Proving that $T^{-1}$ is linear and invertible is easy enough to do from the definitions. I'll show one property for you, leaving the rest for you - they have a similar "flavor". Linear transforms should be additive, and thus we want $T^{-1}(x+y) = T^{-1}(x) + T^{-1}(y)$. Also note that $x = T(T^{-1}(x))$ since $T^{-1}$ is the inverse. The same holds for $y$ obviously. Then

$$T^{-1}(x+y) = T^{-1}(T(T^{-1}(x)) + T(T^{-1}(y))) \tag 1$$

Since $T$ is known to be linear, $T(T^{-1}(x)) + T(T^{-1}(y)) = T(T^{-1}(x) + T^{-1}(y))$ - it's the definition of linearity, but in reverse.

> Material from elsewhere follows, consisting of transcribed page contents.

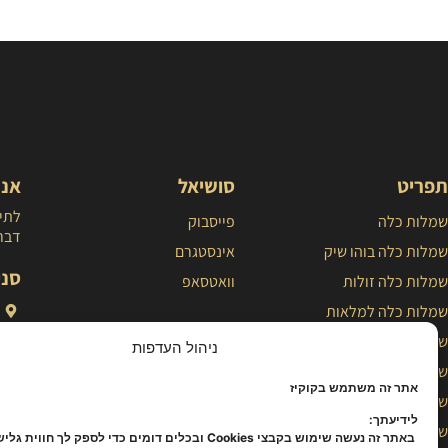
תפריט
סושיאל
אנח
לתיא
שמלות כלה
פייסבוק
דברו
שמלות כלה בוהו שיק
אינסטגרם
סני
שמלות כלה זולות
וואטסאפ
שמלות כלה למלאות
שמלות כלה נסיכותיות
ניהול העדפות
שמלת כלה פשוטה
אתר זה משתמש בקוקיז
שמלות כלה צנועות
לידיעתך:
שמלות כלה קלאסיות
באתר זה נעשה שימוש בקבצי Cookies ובכלים דומים כדי לספק לך חווית ג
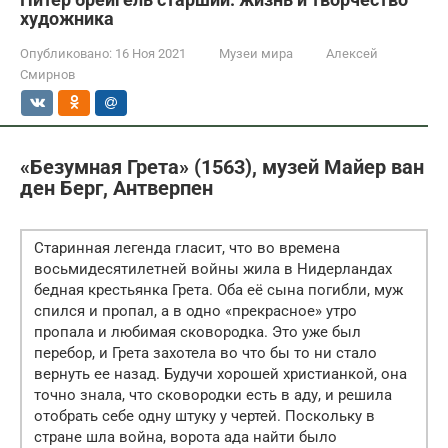
художника
Опубликовано:
16 Ноя 2021
Музеи мира
Алексей
Смирнов
«Безумная Грета» (1563), музей Майер ван
ден Берг, Антверпен
Старинная легенда гласит, что во времена
восьмидесятилетней войны жила в Нидерландах
бедная крестьянка Грета. Оба её сына погибли, муж
спился и пропал, а в одно «прекрасное» утро
пропала и любимая сковородка. Это уже был
перебор, и Грета захотела во что бы то ни стало
вернуть ее назад. Будучи хорошей христианкой, она
точно знала, что сковородки есть в аду, и решила
отобрать себе одну штуку у чертей. Поскольку в
стране шла война, ворота ада найти было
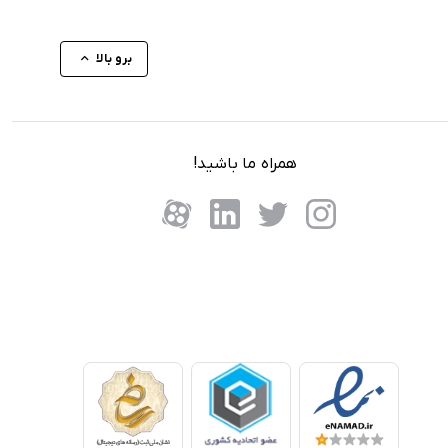
برو بالا
همراه ما باشید!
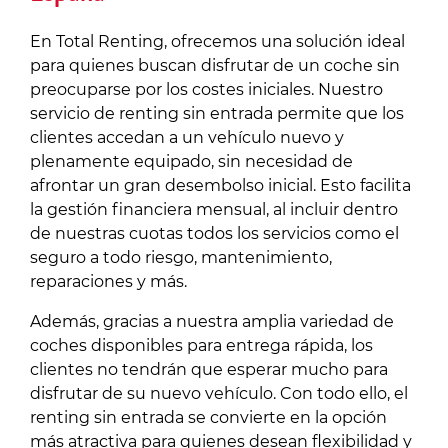
En Total Renting, ofrecemos una solución ideal
para quienes buscan disfrutar de un coche sin
preocuparse por los costes iniciales. Nuestro
servicio de renting sin entrada permite que los
clientes accedan a un vehículo nuevo y
plenamente equipado, sin necesidad de
afrontar un gran desembolso inicial. Esto facilita
la gestión financiera mensual, al incluir dentro
de nuestras cuotas todos los servicios como el
seguro a todo riesgo, mantenimiento,
reparaciones y más.
Además, gracias a nuestra amplia variedad de
coches disponibles para entrega rápida, los
clientes no tendrán que esperar mucho para
disfrutar de su nuevo vehículo. Con todo ello, el
renting sin entrada se convierte en la opción
más atractiva para quienes desean flexibilidad y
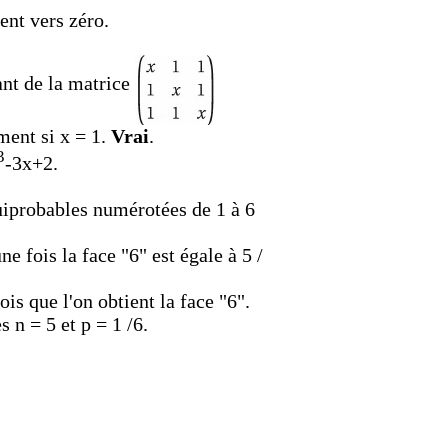
ent vers zéro.
ant de la matrice
ement si x = 1.
Vrai
.
3
-3x+2.
quiprobables numérotées de 1 à 6
e fois la face "6" est égale à 5 /
is que l'on obtient la face "6".
 n = 5 et p = 1 /6.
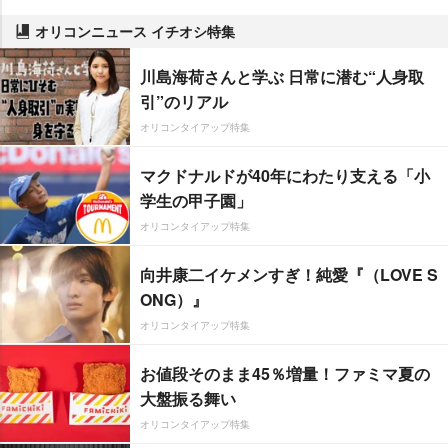
オリコンニュース イチオシ特集
川島海荷さんと学ぶ 日常に潜む“人身取
引”のリアル
オリコンタイアップ特集
マクドナルドが40年にわたり支える「小
学生の甲子園」
オリコンタイアップ特集
向井康二イケメンすぎ！純愛『（LOVE S
ONG）』
オリコンタイアップ特集
お値段そのまま45％増量！ファミマ夏の
大盤振る舞い
オリコンタイアップ特集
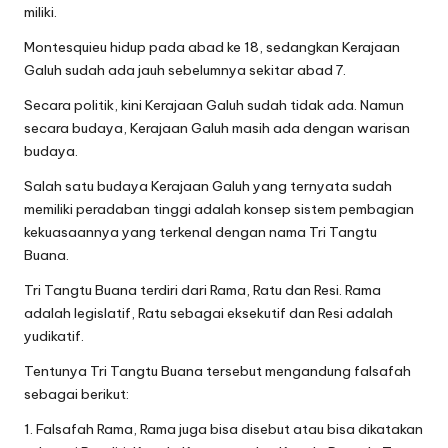
miliki.
Montesquieu hidup pada abad ke 18, sedangkan Kerajaan
Galuh sudah ada jauh sebelumnya sekitar abad 7.
Secara politik, kini Kerajaan Galuh sudah tidak ada. Namun
secara budaya, Kerajaan Galuh masih ada dengan warisan
budaya.
Salah satu budaya Kerajaan Galuh yang ternyata sudah
memiliki peradaban tinggi adalah konsep sistem pembagian
kekuasaannya yang terkenal dengan nama Tri Tangtu
Buana.
Tri Tangtu Buana terdiri dari Rama, Ratu dan Resi. Rama
adalah legislatif, Ratu sebagai eksekutif dan Resi adalah
yudikatif.
Tentunya Tri Tangtu Buana tersebut mengandung falsafah
sebagai berikut:
1. Falsafah Rama, Rama juga bisa disebut atau bisa dikatakan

Thus, $(1)$ implies

$$T^{-1}(x+y) = T^{-1}(T(T^{-1}(x) + T^{-1}(y))) \tag 2$$

The outermost $T^{-1},T$ negate owing to being inverses and thus

$$T^{-1}(x+y) = T^{-1}(x) + T^{-1}(y)$$

giving linearity.

What remains to be shown:

• $T^{-1}(ax) = aT^{-1}(x)$ for scalars $a$
• $(T^{-1})^{-1}$ exists, i.e. show $T^{-1}$ is invertible (show $T$ is the inverse)

Answer 2

Whether or not you can say such a thing without giving a proof depends on what you have agreed with the person who reads and evaluates. It is universally known that $T^{-1}$ is linear and bijective if $T$ is linear and bijective.